── SELECTED TEXT ──

Abbreviation expansion with regular expressions.

Expanding early modern Latin and Spanish abbreviations depending on their word structure. It is a complementary automatic correction, and preparation for a further list based abbreviation expanssion and manual scholarly correction and editing.

For instance: Most words ending in ẽdo should be expanded endo:

pudiẽdo ➡ pudiendo

Context: Early Modern Spanish in The School of Salamanca. A Digital Collection of Sources.

For more details about our digital edition see:

Some preliminary challenges https://github.com/CindyRicoCarmona/Name_Entity_Annotation#preliminary-challenges
Our text workflow https://blog.salamanca.school/en/2022/04/27/the-school-of-salamanca-text-workflow-from-the-early-modern-print-to-tei-all/
Our edition guidelines 3.2.4. Abbreviations and Printing Errors https://www.salamanca.school/en/guidelines.html#abbreviationsprinterrors

Sample Works:

Early Modern Spanish: León Pinelo, Confirmaciones Reales de Encomiendas (2021 [1630]), in: The School of Salamanca. A Digital Collection of Sources https://id.salamanca.school/texts/W0061
Early Modern Latin: Díaz de Luco, Practica criminalis canonica (2021 [1554]), in: The School of Salamanca. A Digital Collection of Sources https://id.salamanca.school/texts/W0041

Requirements

Input: xml file in TEI-tite format with no special character annotation <g> elements. It can be addapted to TEI-All texts in similar conditions.
Missing or double white spaces in the input text should be revised and silently resolved, in order to avoid false positves.

XSL:Style-sheet Details

Every template has a specific word structure case and a mode, so many searches are allowed in the same xsl:style-sheet:
For Spanish was added in every xsl:template, not(ancestor::*[@xml:lang = ('la','grc','gr','he','fr','pt','it')]) to exclude text marked with different languages.
For Latin not(ancestor::*[@xml:lang = ('es','grc','gr','he','fr','pt','it')])

───
── RECORD EXTRACTS ──

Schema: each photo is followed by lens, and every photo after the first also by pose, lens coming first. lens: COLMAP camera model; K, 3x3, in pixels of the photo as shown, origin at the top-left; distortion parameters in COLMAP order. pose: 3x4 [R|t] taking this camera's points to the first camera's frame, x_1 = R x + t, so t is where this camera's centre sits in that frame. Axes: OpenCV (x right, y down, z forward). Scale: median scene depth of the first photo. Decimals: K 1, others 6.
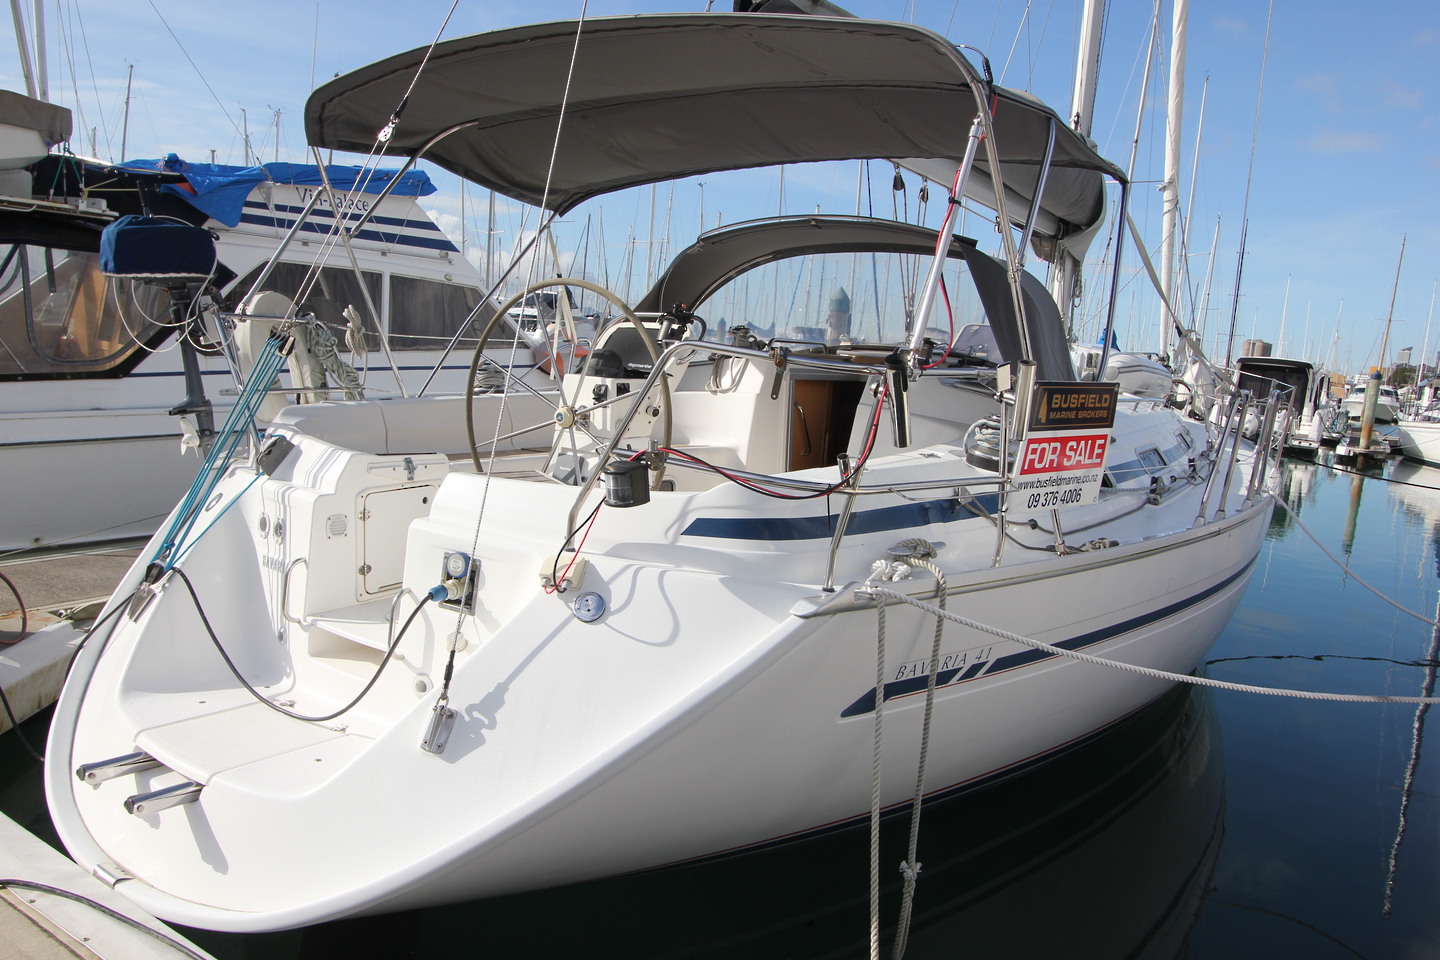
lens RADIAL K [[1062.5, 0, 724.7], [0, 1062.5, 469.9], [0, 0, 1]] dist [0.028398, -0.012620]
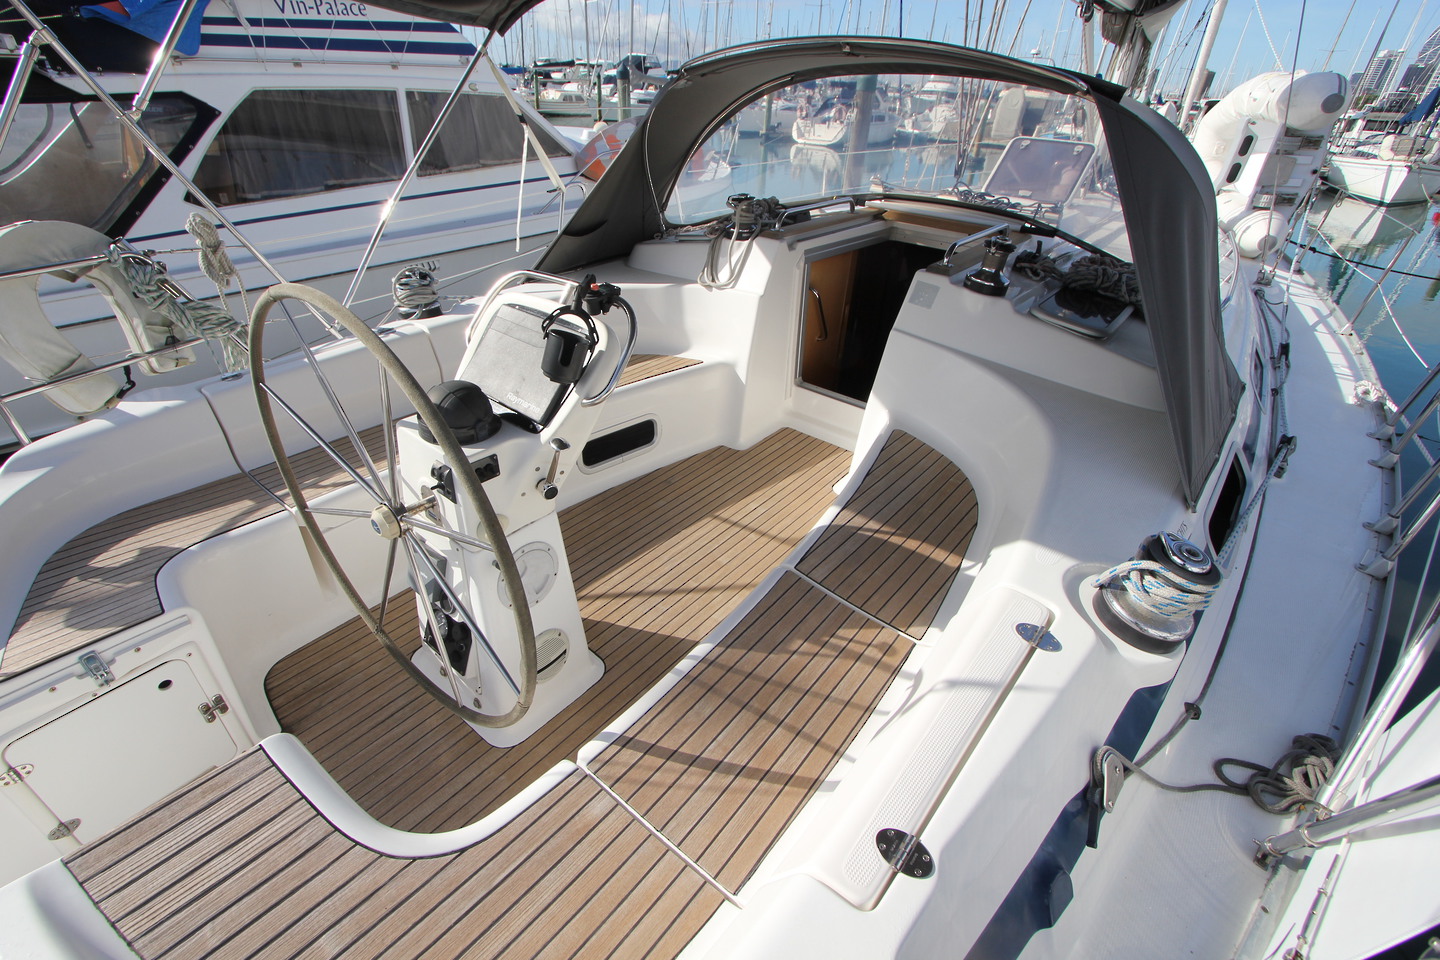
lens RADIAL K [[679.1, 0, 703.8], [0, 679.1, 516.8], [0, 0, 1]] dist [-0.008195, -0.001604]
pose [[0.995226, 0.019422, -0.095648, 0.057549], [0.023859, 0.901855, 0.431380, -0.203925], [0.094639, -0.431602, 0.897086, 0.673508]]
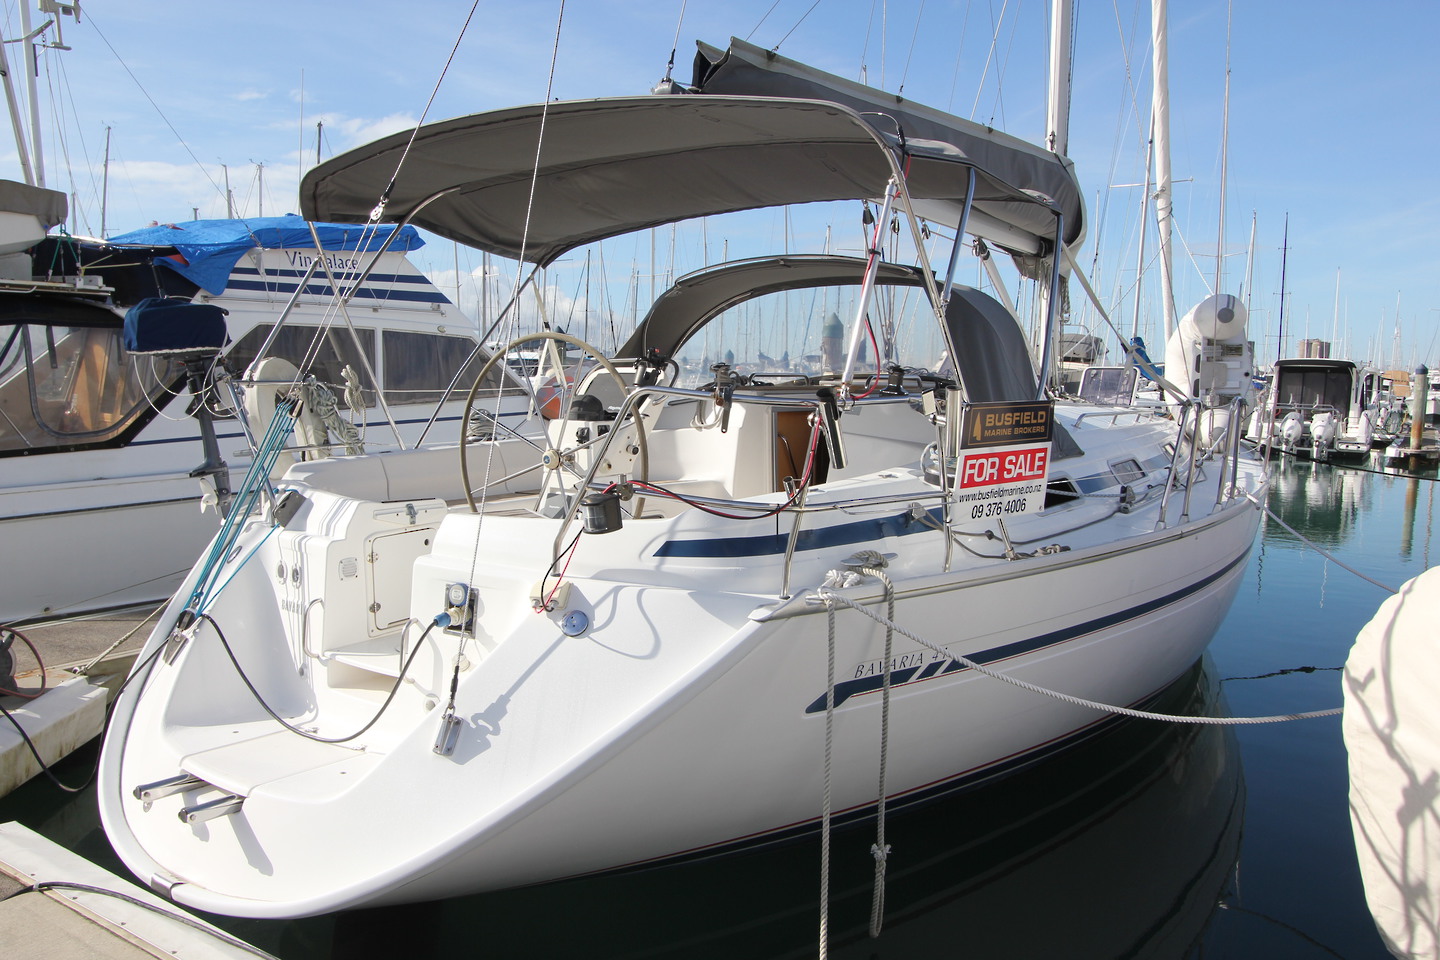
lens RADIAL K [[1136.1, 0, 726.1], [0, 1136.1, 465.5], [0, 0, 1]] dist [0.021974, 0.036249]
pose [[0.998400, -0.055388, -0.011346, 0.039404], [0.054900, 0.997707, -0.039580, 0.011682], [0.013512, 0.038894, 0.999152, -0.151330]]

───
── RECORD EXTRACTS ──

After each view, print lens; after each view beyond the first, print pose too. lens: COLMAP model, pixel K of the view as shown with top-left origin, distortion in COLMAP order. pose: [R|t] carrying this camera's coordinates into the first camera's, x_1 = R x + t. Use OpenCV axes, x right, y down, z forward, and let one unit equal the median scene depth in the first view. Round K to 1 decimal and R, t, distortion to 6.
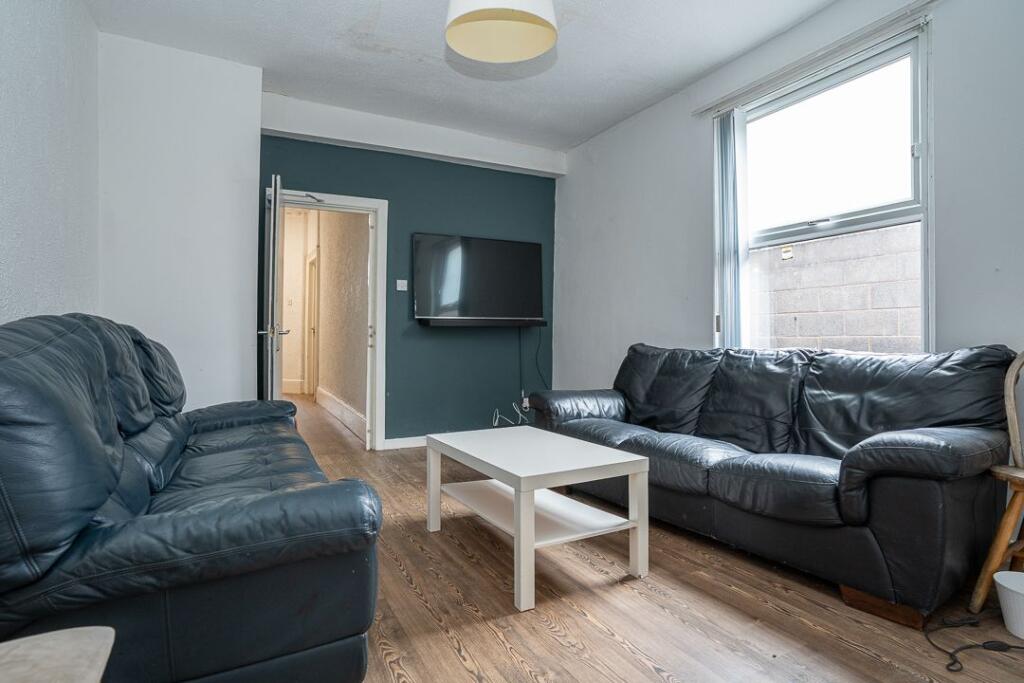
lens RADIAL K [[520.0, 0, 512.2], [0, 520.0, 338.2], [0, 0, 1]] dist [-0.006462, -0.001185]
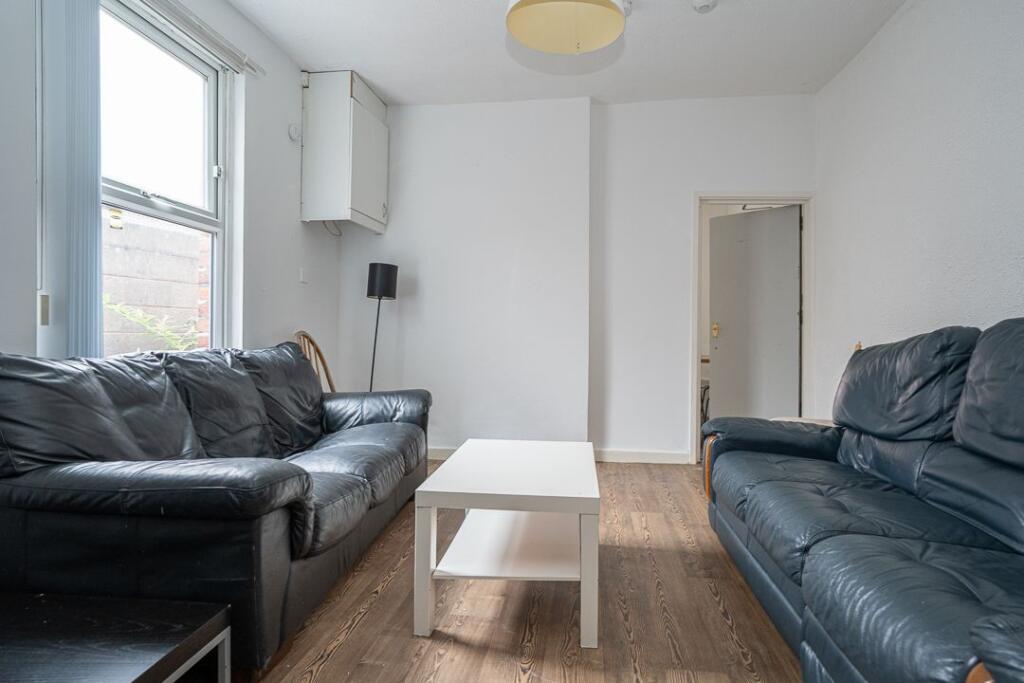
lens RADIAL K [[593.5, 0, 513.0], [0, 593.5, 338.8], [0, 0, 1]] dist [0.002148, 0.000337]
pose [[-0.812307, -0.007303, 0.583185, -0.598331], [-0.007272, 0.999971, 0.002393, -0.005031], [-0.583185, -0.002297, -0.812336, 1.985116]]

───
── RECORD EXTRACTS ──

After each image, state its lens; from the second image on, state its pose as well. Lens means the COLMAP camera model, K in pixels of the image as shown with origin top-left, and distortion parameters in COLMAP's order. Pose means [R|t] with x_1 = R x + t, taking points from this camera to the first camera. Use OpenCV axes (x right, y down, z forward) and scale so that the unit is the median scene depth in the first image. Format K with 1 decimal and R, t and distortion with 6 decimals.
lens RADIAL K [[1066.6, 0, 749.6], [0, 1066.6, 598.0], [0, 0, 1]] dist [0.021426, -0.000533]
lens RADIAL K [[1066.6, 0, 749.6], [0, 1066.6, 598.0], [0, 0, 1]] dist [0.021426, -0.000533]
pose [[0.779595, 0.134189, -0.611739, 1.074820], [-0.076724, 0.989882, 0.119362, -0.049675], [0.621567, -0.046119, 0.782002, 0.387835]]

───

* [PROBLEM TO SOLVE]: For each statement below, say yes or no according to the abbreviation expansion text above, and quote the words from that text that decide it. 1. The input is an XML file in TEI-tite format without <g> elements. 2. Missing or double white spaces in the input should be left unchanged. 3. The Early Modern Latin sample work is Díaz de Luco's Practica criminalis canonica.

* [WRITTEN ANSWER]:
1. Yes: "Input: xml file in TEI-tite format with no special character annotation <g> elements."
2. No: "Missing or double white spaces in the input text should be revised and silently resolved, in order to avoid false positves."
3. Yes: "Early Modern Latin: Díaz de Luco, Practica criminalis canonica (2021 [1554])"